People Behave Like Ballads is exciting because it is a collection of original compositions by one of the brightest "new" stars in jazz. Ms. Martin has a wide-open attitude toward music and feels that if one is musically inclined that it is that person's public service to write, perform and record. She takes this philosophy to heart. Rebecca Martin makes early '70s and mid '80s Joni Mitchell make sense to me. Both women are cast as "folk" artists and as such they are able to draw form all American "Folk" influences. So, there is jazz, country, blues, and yes, "folk." In addition to being a superb vocalist, Ms.

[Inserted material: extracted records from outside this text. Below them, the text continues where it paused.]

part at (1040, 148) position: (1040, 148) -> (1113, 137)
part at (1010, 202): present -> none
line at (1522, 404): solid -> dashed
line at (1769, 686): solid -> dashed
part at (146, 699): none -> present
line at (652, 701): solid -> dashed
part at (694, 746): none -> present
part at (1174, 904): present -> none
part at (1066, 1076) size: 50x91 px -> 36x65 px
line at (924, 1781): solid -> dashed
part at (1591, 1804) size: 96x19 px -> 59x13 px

Martin is all so quite the guitarist, leading quite an eclectic band. Martin's lyrical themes include love—lost and found and often misunderstood. Her words are lazy and often sardonic. A dreamer this one is.

Rene Marie
Serene Renegade

Rene Marie has had three previous releases on MaxJazz records. How Can I Keep From Singing was an auspicious debut with Vertigo as a solid sophomore effort. Live at the Jazz Standard being the appropriate live apex to this trinity of recordings. Now, Ms. Rene Marie takes the next logical step in producing a collection of predominantly original compositions. She leads a standard rhythm section plus percussion and the exquisite Jeremy Pelt on trumpet. Ms. Rene Marie is taking her sound well beyond the new jazz method employed by Cassandra Wilson. Serene Renegade establishes a gentle groove through its creative center and never stops swinging. The Beatles "A Hard Day's Night" is recast and actually shines brightly on this very fine recording.